Light & Lighting
Light & Lighting · For further exploration
02.11

The diagonal light rule

A light that crosses a room at an angle gives more relief than one that falls straight down

Photographers have known for a hundred years that diagonal light sculpts. In interior design, the same logic applies, and it transforms any piece of furniture into a presence.

The diagonal light rule

§ 01The principle

Light that falls directly above an object (pure overhead) flattens its volumes. All surfaces are illuminated the same way, shadows disappear or concentrate at the foot of the object.

Light that strikes the same object diagonally, that is to say at an angle of between 30° and 60° from the vertical, reveals its volumes. Part of the object is lit, the other part is in shadow, and it is this contrast that gives relief.

This is exactly the principle used by photographers since the beginning. The "Rembrandt light" in portraiture is a 45° diagonal that illuminates one side of the face and plunges the other into soft shadow. In interior design, the same logic is applied to furniture, objects and textured walls.

The diagonal light rule · diagram
Formula to remember

Angle between 30° and 60° from the vertical

Pure vertical flattens, near-horizontal dramatises. 45° reveals.

§ 02Putting it into practice

To enhance a sofa. Place an articulated floor lamp 1 metre from the sofa, to the side, at shoulder height or slightly higher.

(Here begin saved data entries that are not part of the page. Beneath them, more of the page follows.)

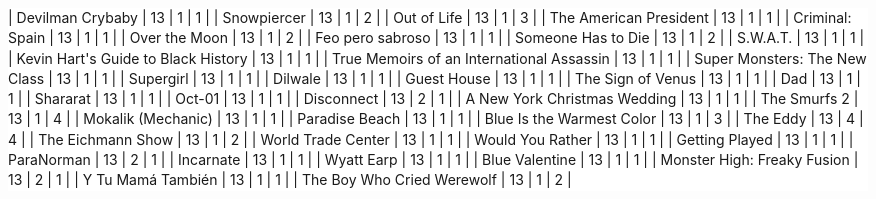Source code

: | Devilman Crybaby | 13 | 1 | 1 |
| Snowpiercer | 13 | 1 | 2 |
| Out of Life | 13 | 1 | 3 |
| The American President | 13 | 1 | 1 |
| Criminal: Spain | 13 | 1 | 1 |
| Over the Moon | 13 | 1 | 2 |
| Feo pero sabroso | 13 | 1 | 1 |
| Someone Has to Die | 13 | 1 | 2 |
| S.W.A.T. | 13 | 1 | 1 |
| Kevin Hart's Guide to Black History | 13 | 1 | 1 |
| True Memoirs of an International Assassin | 13 | 1 | 1 |
| Super Monsters: The New Class | 13 | 1 | 1 |
| Supergirl | 13 | 1 | 1 |
| Dilwale | 13 | 1 | 1 |
| Guest House | 13 | 1 | 1 |
| The Sign of Venus | 13 | 1 | 1 |
| Dad | 13 | 1 | 1 |
| Shararat | 13 | 1 | 1 |
| Oct-01 | 13 | 1 | 1 |
| Disconnect | 13 | 2 | 1 |
| A New York Christmas Wedding | 13 | 1 | 1 |
| The Smurfs 2 | 13 | 1 | 4 |
| Mokalik \(Mechanic\) | 13 | 1 | 1 |
| Paradise Beach | 13 | 1 | 1 |
| Blue Is the Warmest Color | 13 | 1 | 3 |
| The Eddy | 13 | 4 | 4 |
| The Eichmann Show | 13 | 1 | 2 |
| World Trade Center | 13 | 1 | 1 |
| Would You Rather | 13 | 1 | 1 |
| Getting Played | 13 | 1 | 1 |
| ParaNorman | 13 | 2 | 1 |
| Incarnate | 13 | 1 | 1 |
| Wyatt Earp | 13 | 1 | 1 |
| Blue Valentine | 13 | 1 | 1 |
| Monster High: Freaky Fusion | 13 | 2 | 1 |
| Y Tu Mamá También | 13 | 1 | 1 |
| The Boy Who Cried Werewolf | 13 | 1 | 2 |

The light comes diagonally, illuminates the sofa at an angle, and makes it appear "sculpted". Reference brands: Anglepoise, Tala Voronoi, Vibia Pin.

To enhance an isolated armchair. Same logic: floor lamp or table lamp 60-80 cm to one side of the armchair. The face of whoever sits in it will also be flattered by the diagonal (Rembrandt portrait effect).

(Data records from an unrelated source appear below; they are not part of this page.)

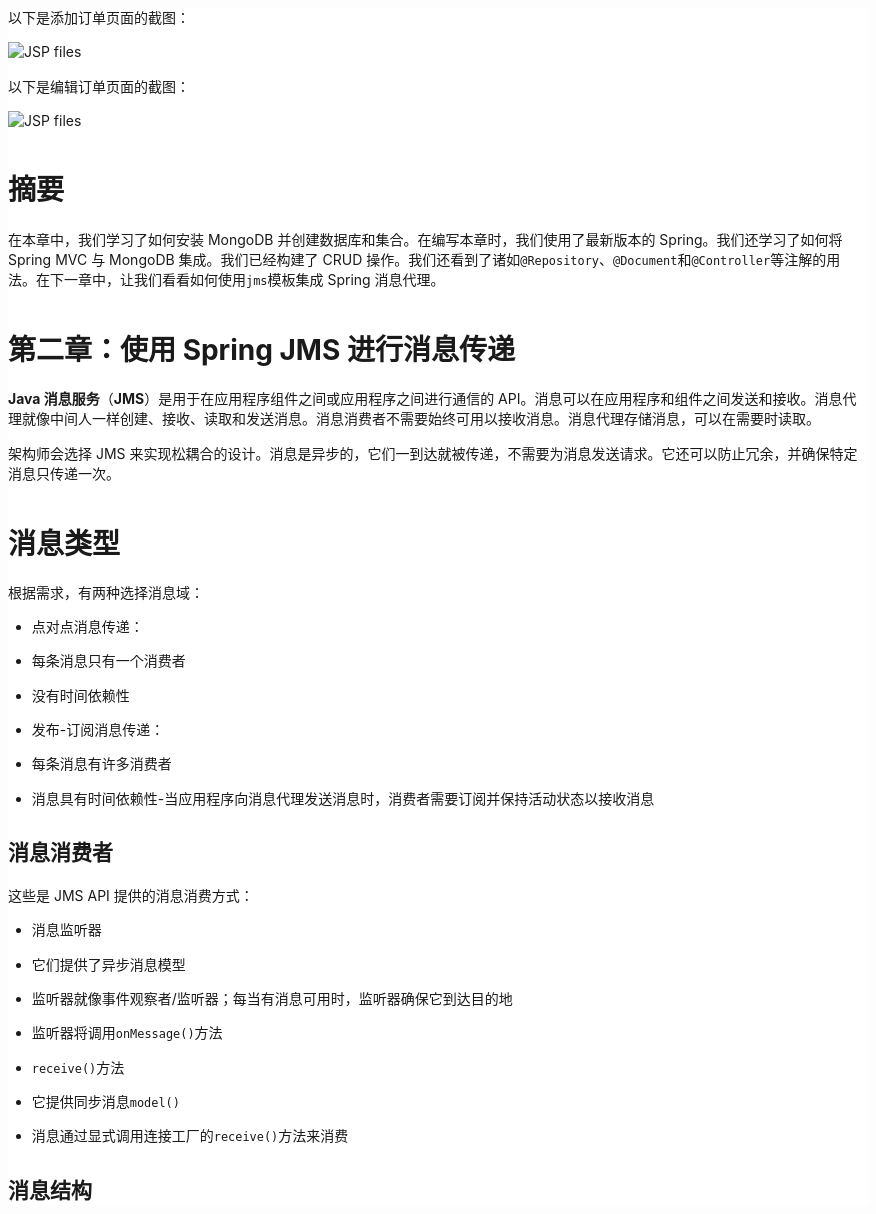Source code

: 以下是添加订单页面的截图：

![JSP files](https://github.com/OpenDocCN/freelearn-javaweb-zh/raw/master/docs/ms-spr-app-dev/img/7320OS__01_04.jpg)

以下是编辑订单页面的截图：

![JSP files](https://github.com/OpenDocCN/freelearn-javaweb-zh/raw/master/docs/ms-spr-app-dev/img/7320OS__01_05.jpg)

# 摘要

在本章中，我们学习了如何安装 MongoDB 并创建数据库和集合。在编写本章时，我们使用了最新版本的 Spring。我们还学习了如何将 Spring MVC 与 MongoDB 集成。我们已经构建了 CRUD 操作。我们还看到了诸如`@Repository`、`@Document`和`@Controller`等注解的用法。在下一章中，让我们看看如何使用`jms`模板集成 Spring 消息代理。


# 第二章：使用 Spring JMS 进行消息传递

**Java 消息服务**（**JMS**）是用于在应用程序组件之间或应用程序之间进行通信的 API。消息可以在应用程序和组件之间发送和接收。消息代理就像中间人一样创建、接收、读取和发送消息。消息消费者不需要始终可用以接收消息。消息代理存储消息，可以在需要时读取。

架构师会选择 JMS 来实现松耦合的设计。消息是异步的，它们一到达就被传递，不需要为消息发送请求。它还可以防止冗余，并确保特定消息只传递一次。

# 消息类型

根据需求，有两种选择消息域：

+   点对点消息传递：

+   每条消息只有一个消费者

+   没有时间依赖性

+   发布-订阅消息传递：

+   每条消息有许多消费者

+   消息具有时间依赖性-当应用程序向消息代理发送消息时，消费者需要订阅并保持活动状态以接收消息

## 消息消费者

这些是 JMS API 提供的消息消费方式：

+   消息监听器

+   它们提供了异步消息模型

+   监听器就像事件观察者/监听器；每当有消息可用时，监听器确保它到达目的地

+   监听器将调用`onMessage()`方法

+   `receive()`方法

+   它提供同步消息`model()`

+   消息通过显式调用连接工厂的`receive()`方法来消费

## 消息结构
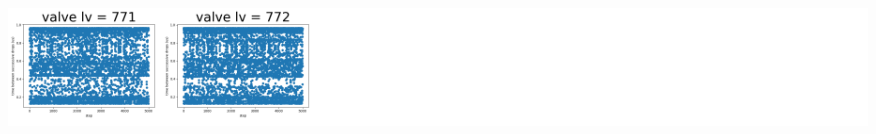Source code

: <img src="plots/00-00-00-00-00-valve_level=771.png" width=150px>
<img src="plots/00-00-00-00-00-valve_level=772.png" width=150px>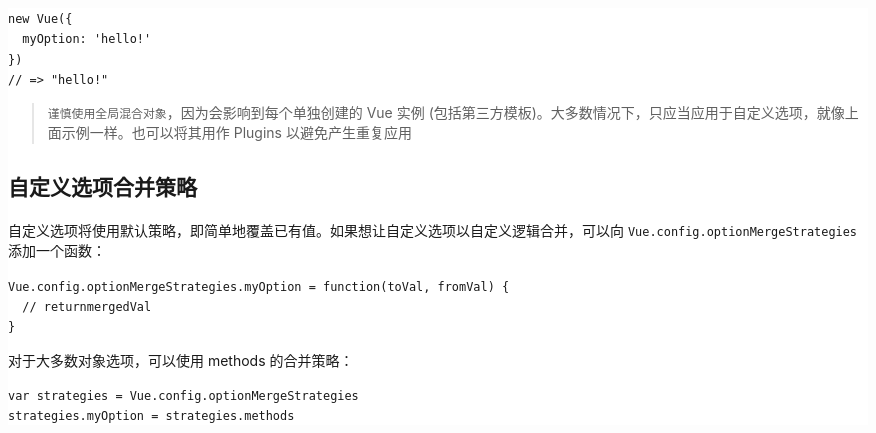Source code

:     new Vue({
      myOption: 'hello!'
    })
    // => "hello!"

> `谨慎使用全局混合对象`，因为会影响到每个单独创建的 Vue 实例 (包括第三方模板)。大多数情况下，只应当应用于自定义选项，就像上面示例一样。也可以将其用作 Plugins 以避免产生重复应用

## 自定义选项合并策略

自定义选项将使用默认策略，即简单地覆盖已有值。如果想让自定义选项以自定义逻辑合并，可以向 `Vue.config.optionMergeStrategies` 添加一个函数：

    Vue.config.optionMergeStrategies.myOption = function(toVal, fromVal) {
      // returnmergedVal
    }

对于大多数对象选项，可以使用 methods 的合并策略：

    var strategies = Vue.config.optionMergeStrategies
    strategies.myOption = strategies.methods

To reveal a textured wall. Place the sconce at an angle (not facing the wall, but to one side), so the light sweeps it diagonally. This is what distinguishes a flat wall from a "sculpted" one (see also rule 02.3 on grazing light).

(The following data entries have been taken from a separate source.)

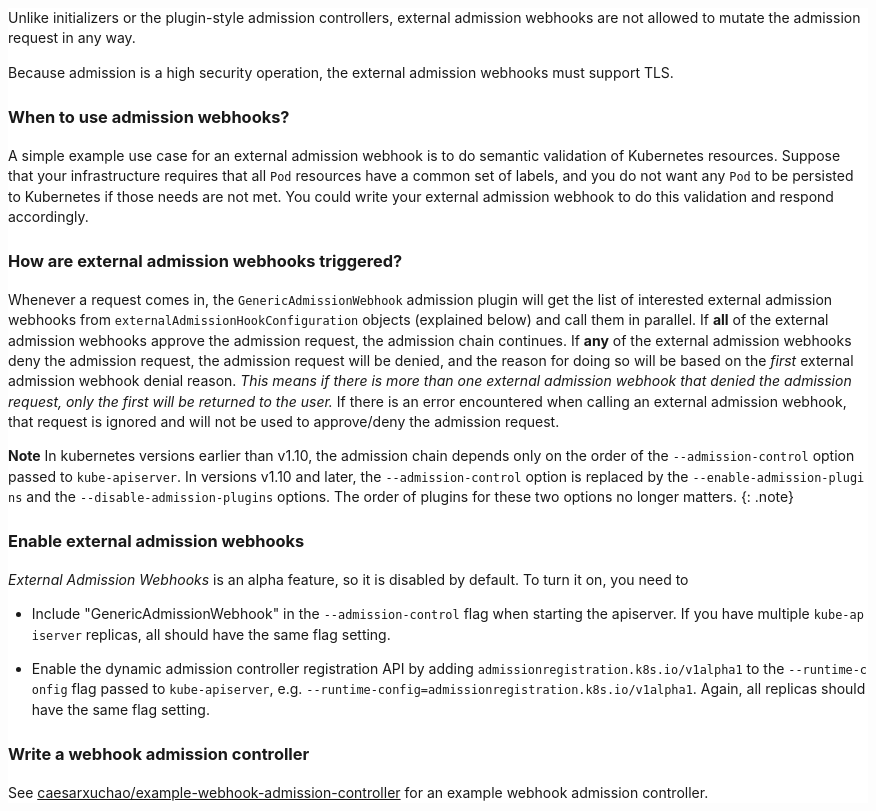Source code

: Unlike initializers or the plugin-style admission controllers, external
admission webhooks are not allowed to mutate the admission request in any way.

Because admission is a high security operation, the external admission webhooks
must support TLS.

### When to use admission webhooks?

A simple example use case for an external admission webhook is to do semantic validation
of Kubernetes resources. Suppose that your infrastructure requires that all `Pod`
resources have a common set of labels, and you do not want any `Pod` to be
persisted to Kubernetes if those needs are not met. You could write your
external admission webhook to do this validation and respond accordingly.

### How are external admission webhooks triggered?

Whenever a request comes in, the `GenericAdmissionWebhook` admission plugin will
get the list of interested external admission webhooks from
`externalAdmissionHookConfiguration` objects (explained below) and call them in
parallel. If **all** of the external admission webhooks approve the admission
request, the admission chain continues. If **any** of the external admission
webhooks deny the admission request, the admission request will be denied, and
the reason for doing so will be based on the _first_ external admission webhook
denial reason. _This means if there is more than one external admission webhook
that denied the admission request, only the first will be returned to the
user._ If there is an error encountered when calling an external admission
webhook, that request is ignored and will not be used to approve/deny the
admission request.

**Note** In kubernetes versions earlier than v1.10, the admission chain depends
only on the order of the `--admission-control` option passed to `kube-apiserver`.
In versions v1.10 and later, the `--admission-control` option is replaced by the
`--enable-admission-plugins` and the `--disable-admission-plugins` options.
The order of plugins for these two options no longer matters.
{: .note}

### Enable external admission webhooks

*External Admission Webhooks* is an alpha feature, so it is disabled by default.
To turn it on, you need to

* Include "GenericAdmissionWebhook" in the `--admission-control` flag when
  starting the apiserver. If you have multiple `kube-apiserver` replicas, all
  should have the same flag setting.

* Enable the dynamic admission controller registration API by adding
  `admissionregistration.k8s.io/v1alpha1` to the `--runtime-config` flag passed
  to `kube-apiserver`, e.g.
  `--runtime-config=admissionregistration.k8s.io/v1alpha1`. Again, all replicas
  should have the same flag setting.

### Write a webhook admission controller

See [caesarxuchao/example-webhook-admission-controller](https://github.com/caesarxuchao/example-webhook-admission-controller)
for an example webhook admission controller.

To enhance a framed artwork. An adjustable spot on the ceiling, placed at 30-45° to the artwork, gives the best rendering. Directly overhead, the painting appears flat. At horizontal angle, reflections interfere. At 45°, it is right.

The rule that unites all of these: avoid pure overhead light whenever you want to reveal a volume. Reserve overhead for purely functional uses (kitchen, bathroom, hallway).

Do
  • 01Reserve pure overhead light for functional uses
  • 02Place a floor lamp at 45° from the main sofas and armchairs
  • 03Orient spots at 30-45° when lighting an artwork
  • 04Test the diagonal before permanently fixing a floor lamp
Avoid
  • 01Lighting a sofa only from a ceiling light above
  • 02A fixed spot vertically above an isolated armchair
  • 03Aligning all sources at 90° from the floor
  • 04Forgetting that faces also benefit from the diagonal

§ 03Professional variations

Professional photographers and cinematographers define their lights by angle. Frontal light (1990s studio portrait style, flat). Side light (Rembrandt, dramatic). Back light (contre-jour, silhouette). Three-quarter light (45°, versatile, the most used). In interior design, the three-quarter is the best compromise.

Pierre Yovanovitch often integrates articulated floor lamps (Anglepoise, Tala) in his projects, which allow the user to orient the light diagonally themselves. The diagonal is never fixed permanently, it adjusts according to the moment.

A sophisticated technique: doubling the diagonal. Place two floor lamps with opposing diagonals (one on the left, one on the right) to sculpt a central sofa with two crossed flows. Very architectural presence effect, used in hotel lobbies.

In one sentence

A light that strikes at an angle tells more than one that falls straight down.